The EGM will be valid only if attended by shareholders representing at least half (50%) of the Share Capital. In case of non-completion of the Quorum at this meeting, a second meeting will be held within one hour of the scheduled time for the first meeting, and this meeting will be valid if attended by shareholders representing at least one quarter (25%) of the Share Capital.
1. Voting on the merging of SABB Takaful Company into Walaa in accordance with the provisions of Articles (191), (192) and (193) of the Companies Law. by issuing (0.6005476176470590) new shares in Walaa against each share in SABB Takaful (“Merger Transaction”), in accordance with the terms and conditions of the merger agreement signed between both companies on 23/07/1443H (Corresponding to 24/02/2022G) (“Merger Agreement"), including voting on the following matters related to the Merger Transaction:
a. Vote on the terms of the Merger Agreement.
b. Vote on the capital increase of Walaa from six hundred and forty-six million, three hundred and ninety-seven thousand and sixty Saudi Riyals (SAR 646,397,060) to eight hundred and fifty million, five hundred and eighty-three thousand, two hundred and fifty Saudi Riyals (SAR 850,583,250), in accordance with the terms and conditions of the Merger Agreement.

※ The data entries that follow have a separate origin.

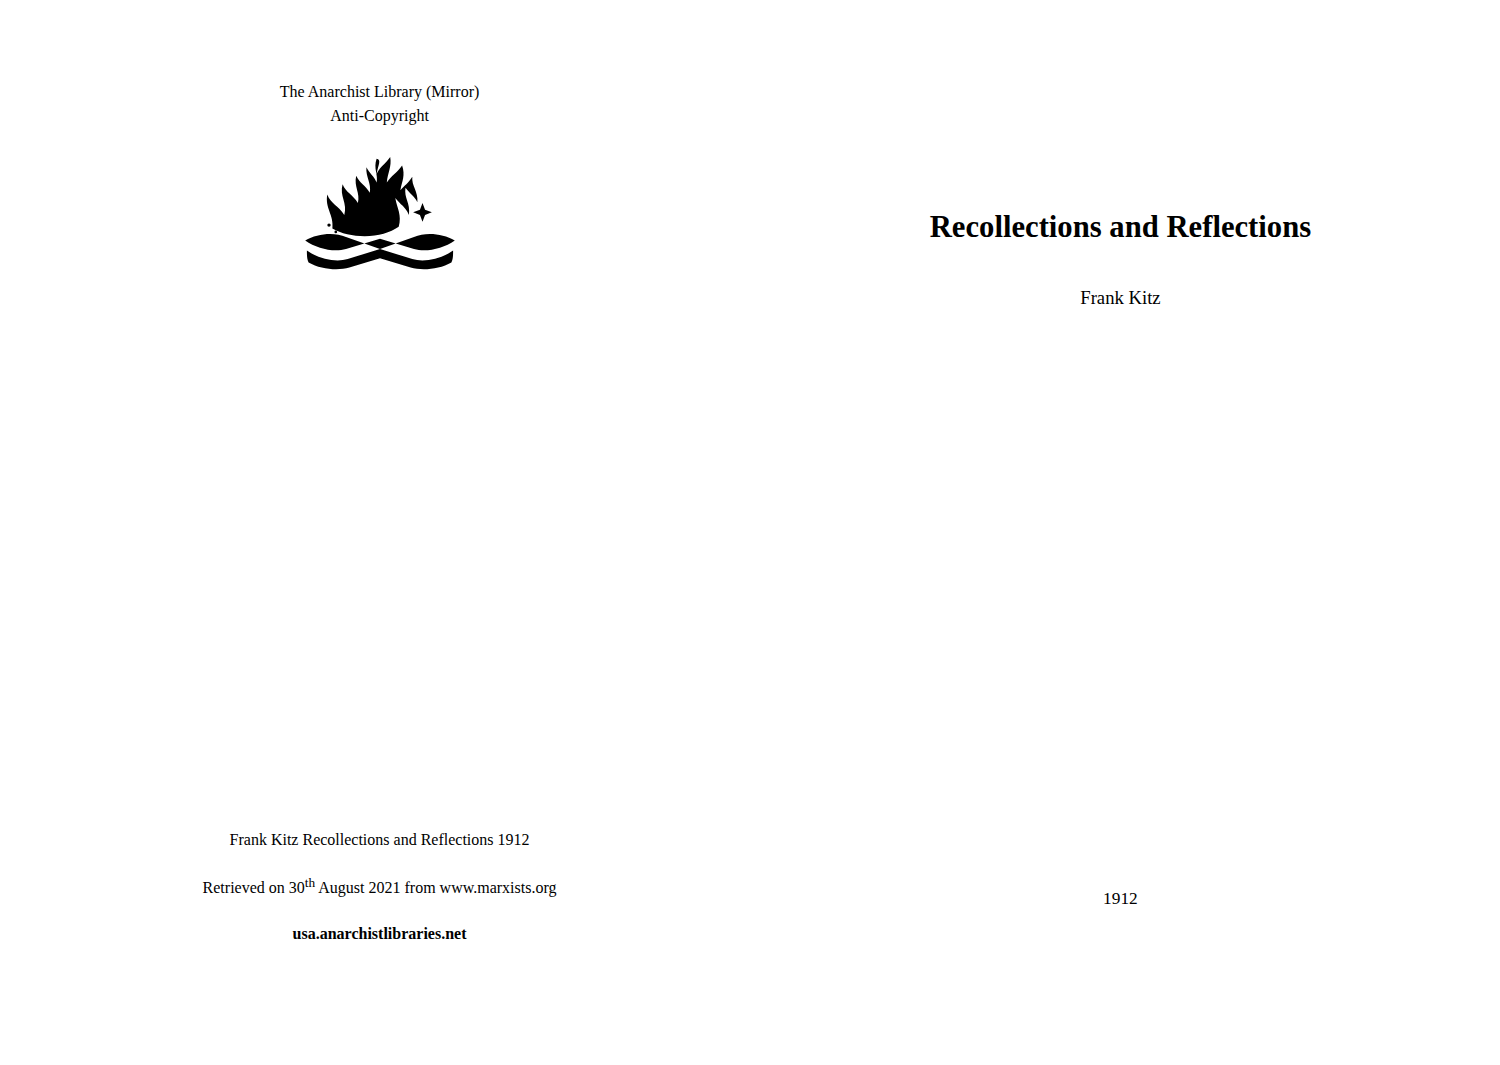The Anarchist Library (Mirror) Anti-Copyright
Frank Kitz Recollections and Reflections 1912
Retrieved on 30th August 2021 from www.marxists.org
usa.anarchistlibraries.net
Recollections and Reflections
Frank Kitz
1912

c. Vote on amending Article 8 “Share Capital” in Walaa’s Bylaws. The amendment is subject to the approval of the Merger Transaction. (Attached)

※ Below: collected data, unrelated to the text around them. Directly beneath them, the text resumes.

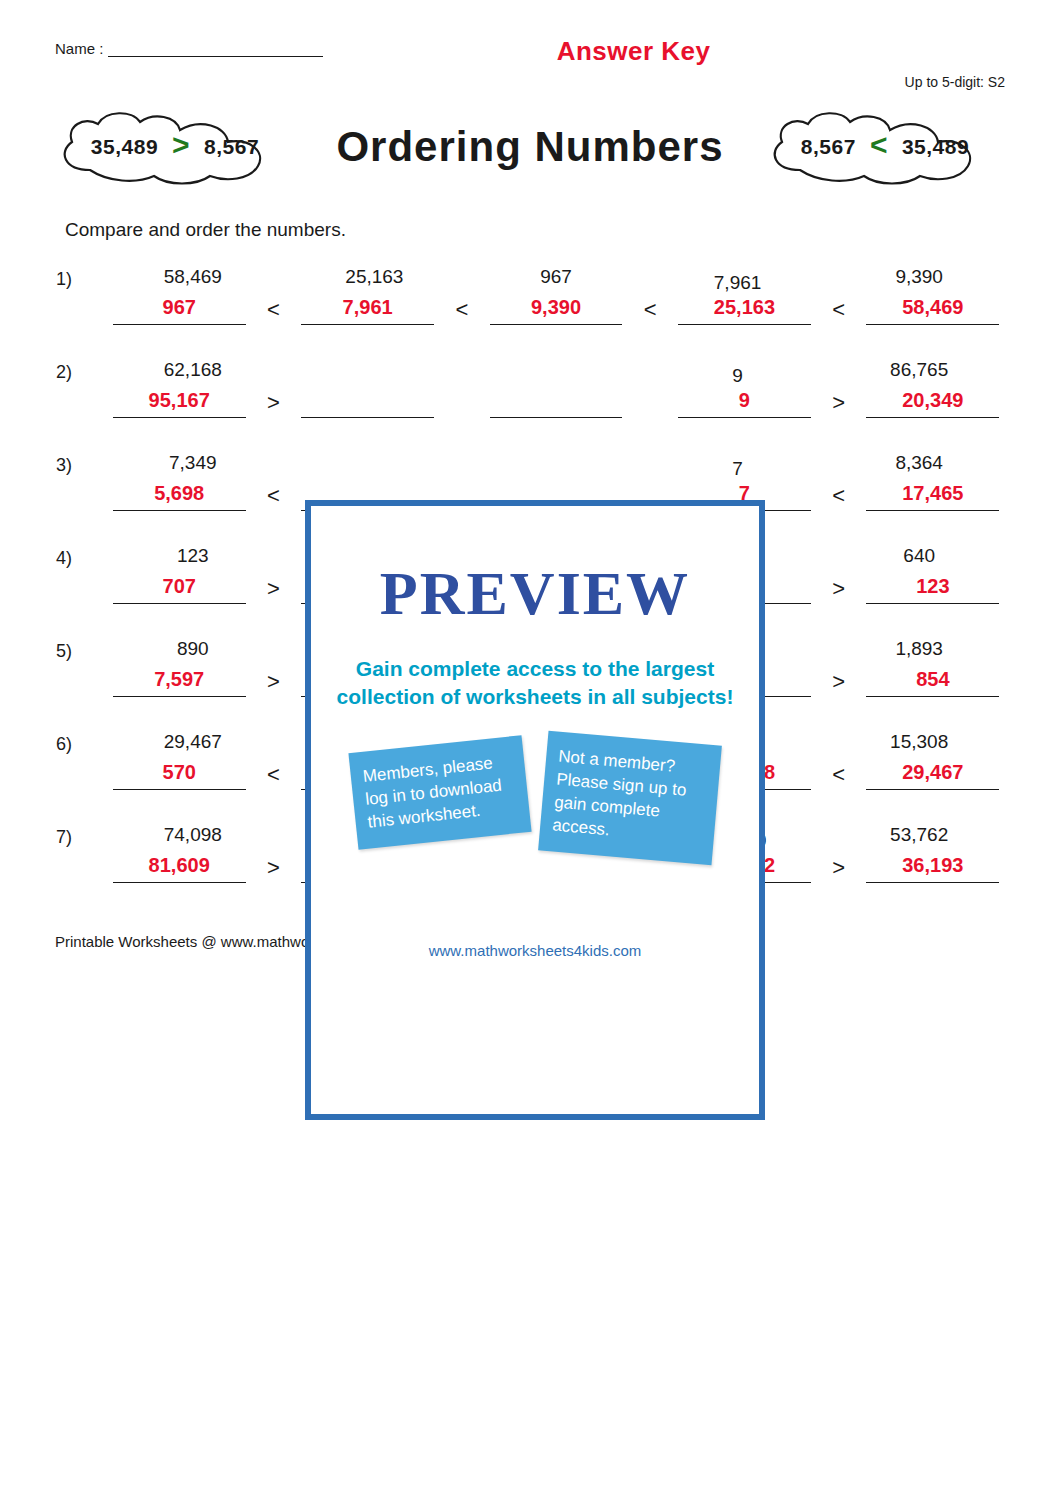Name :
Answer Key
Up to 5-digit: S2
35,489>8,567
Ordering Numbers
8,567<35,489
Compare and order the numbers.
1)
58,469
25,163
967
7,961
9,390
967
<
7,961
<
9,390
<
25,163
<
58,469
2)
62,168
9
86,765
95,167
>
9
>
20,349
3)
7,349
7
8,364
5,698
<
7
<
17,465
4)
123
640
707
>
>
123
5)
890
3
1,893
7,597
>
>
854
6)
29,467
6,291
570
1,946
15,308
570
<
1,946
<
6,291
<
15,308
<
29,467
7)
74,098
36,193
46,672
81,609
53,762
81,609
>
74,098
>
53,762
>
46,672
>
36,193
Printable Worksheets @ www.mathworksheets4kids.com
PREVIEW
Gain complete access to the largest collection of worksheets in all subjects!
Members, please log in to download this worksheet.
Not a member? Please sign up to gain complete access.
www.mathworksheets4kids.com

d. Vote on the authorization of Walaa’s board of directors, or any person authorized by the board of directors, to adopt any resolution or take any action as may be necessary to implement any of the above resolutions.
2. Vote on amending the name “Saudi Arabian Monetary Authority “ to “ Saudi Central Bank” in Walaa’s Bylaws (attached).
The shareholders who are registered in Tadawulaty can remotely vote on the General Assembly Meeting’s agenda items through the following link: (www.tadawulaty.com.sa).
Voting on the items of the EGM agenda online will be start from 01:00 AM on Monday 16/02/1444H (corresponding to 12/09/2022G ), until the end of the EGM.
According to Article 191 (4) of the Companies Law and Article 3 (n) of the Merger and Acquisition Regulations, a shareholder that holds shares in both Walaa and SABB Takaful Company is only entitled to vote on resolutions relating to the Merger Transaction in the EGM of one of the companies. If a shareholder votes on the resolutions related to the Merger Transaction in the EGM of both Walaa and SABB Takaful Company, then his vote will only be counted in one of the EGMs.